I left the Domnitz firm after two years, but Susan's influence will
be part of me for as long as I practice law. In addition, we have remained
very close friends and Susan is still always only a telephone call away
when I need advice.
Peggy E. Van Horn
Milwaukee
Bar should take political position
only if it has special expertise on the issue
In response to the letters of
Mr. Fox and Mr. Sciascia in the February 1998 Wisconsin Lawyer,
I too was appalled when the Board of Governors adopted gun control positions
on behalf of the State Bar. As a longtime member of the National Rifle Association
(and the ACLU, I might add), I have long been opposed to gun control. But,
as a former State Bar president, my concern for the organization and the
political positions that it takes goes well beyond my particular political
prejudices. Let me take a few moments to put this all into context for you.

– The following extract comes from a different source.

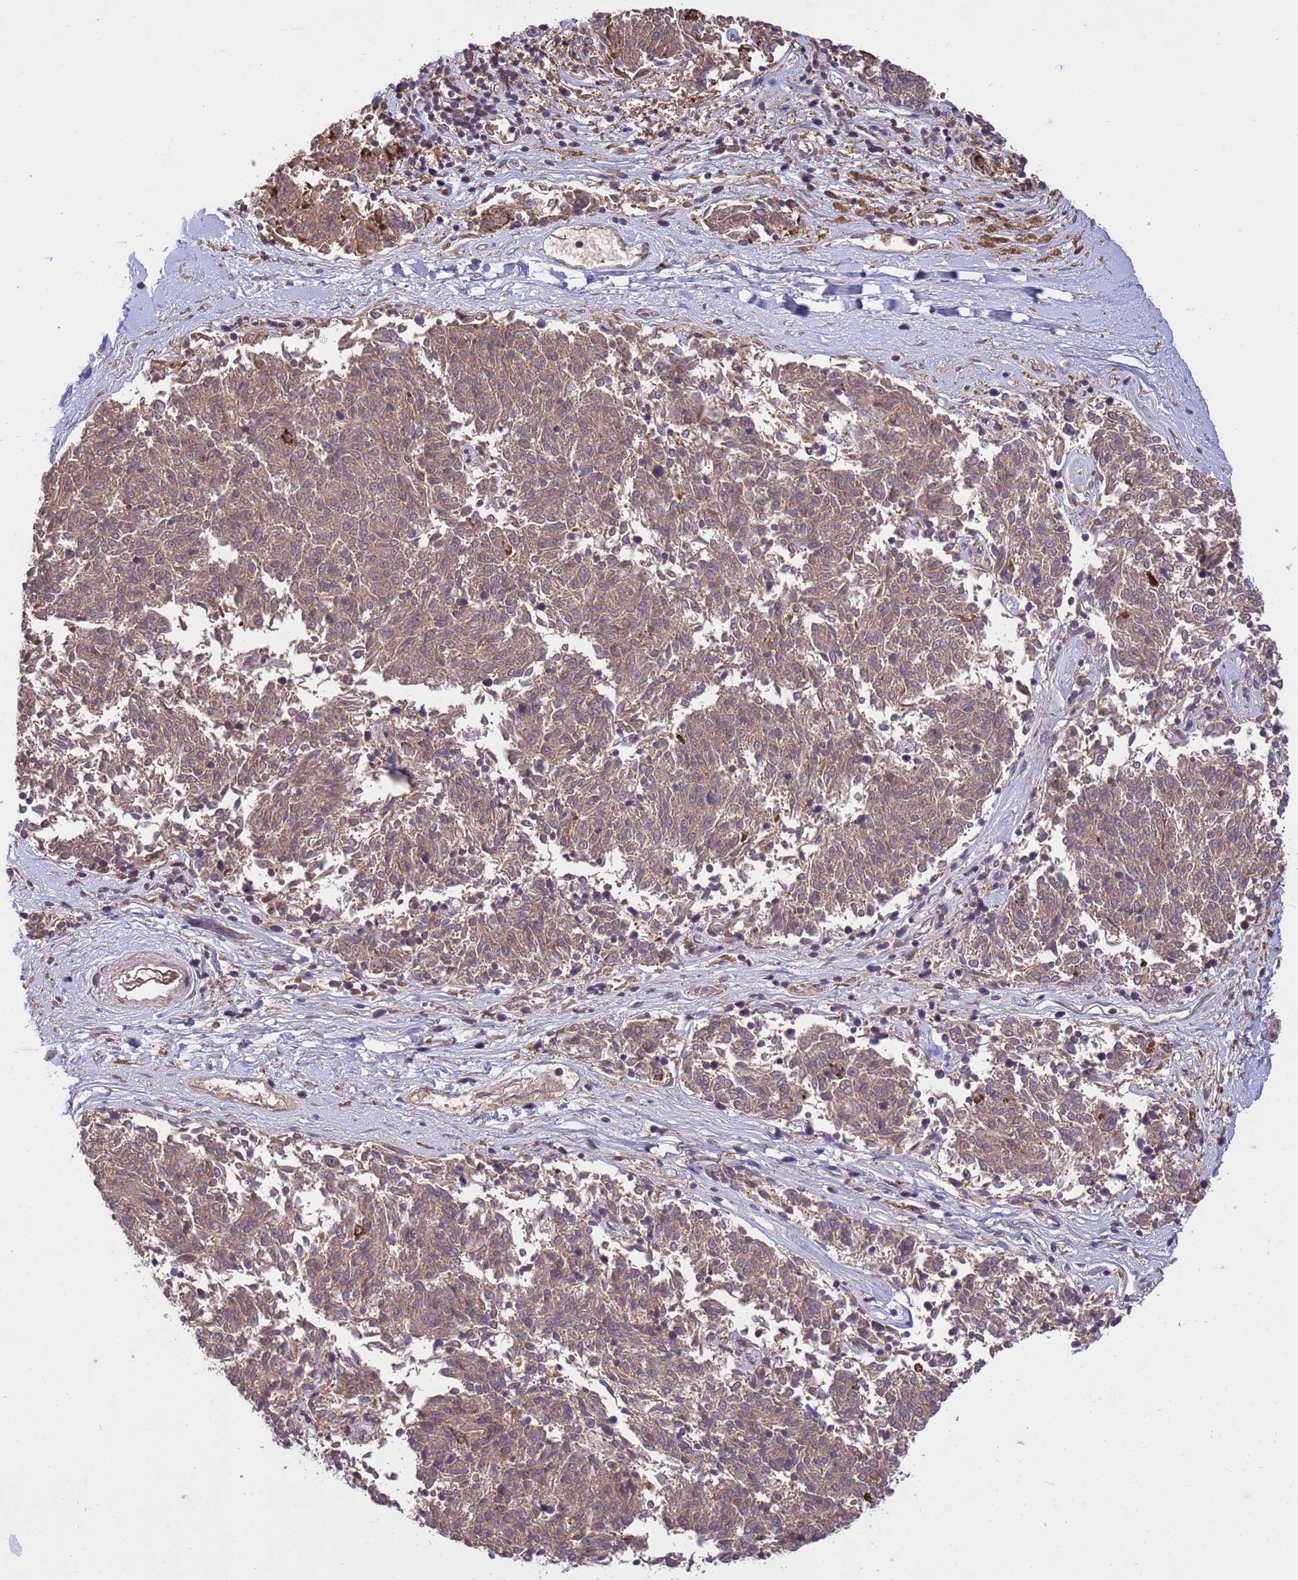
{"staining": {"intensity": "moderate", "quantity": ">75%", "location": "cytoplasmic/membranous"}, "tissue": "melanoma", "cell_type": "Tumor cells", "image_type": "cancer", "snomed": [{"axis": "morphology", "description": "Malignant melanoma, NOS"}, {"axis": "topography", "description": "Skin"}], "caption": "This is a histology image of immunohistochemistry staining of melanoma, which shows moderate expression in the cytoplasmic/membranous of tumor cells.", "gene": "NPEPPS", "patient": {"sex": "female", "age": 72}}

First, let me assure you that when dues rebates were calculated this
year, the amounts related to the gun control position, both on the commission
and in the Board of Governors, were considered nonchargeable and are part
of the rebate. This is the principal reason that the rebate is higher than
usual this year. I know this to be true because I sat on the committee that
reviewed last year's Bar operations and set the rebate. Therefore,
if you opted to take the rebate this year, none of your money was used to
develop or advance this position.
The taking of positions on matters of public policy is a core function
of the State Bar of Wisconsin. It is the principal reason given by the Wisconsin
Supreme Court for the integration of the bar. The notion is that the legal
profession has specialized expertise in certain areas that is of value to
public policy makers and that good public policy requires that we make that
expertise available. Most of our lobbying efforts truly fall into that category
and the Wisconsin Legislature and other policy-making agencies generally
regard us as a resource, rather than as a special interest.
We have always been very careful to safeguard this trust. We have generally
avoided taking political positions on issues that not only are controversial
but upon which we have no special expertise. Clearly, gun control falls
into the category that we have avoided and should avoid in the future. The
U.S. Supreme Court recognized this specifically in the case of Keller
v. California, which defines the duties of integrated bars that become
involved in taking political positions. Every organization gets carried
away once in a while and does things that are ill considered. I hope that
you will consider this anomalous and not typical, as I do.
That is not to say, however, that the Bar should never take controversial
political positions. Where its expertise is necessary for proper understanding
of the issues, it must do so, even if it would be easier and more congenial
to avoid the issue. The important thing is to be certain that the issues
chosen are those upon which our contribution is of unique value, as it is,
for example, on the issue of tort law reform, where no other group in society
is in a position to understand and explain the common law and all of its
subtle implications.
I have never been in favor of compelled membership and actively opposed
the reintegration of the State Bar. But having been burdened with the public
trust by the Supreme Court, the Bar cannot avoid its responsibility, but
must rather discharge that trust to the best of its ability. Hopefully,
it has and will generally do so wisely and well. When, as here, it falls
a bit short of the mark, it is well that we educate it back into righteousness,
as both Mr. Fox and Mr. Sciascia have undertaken to do.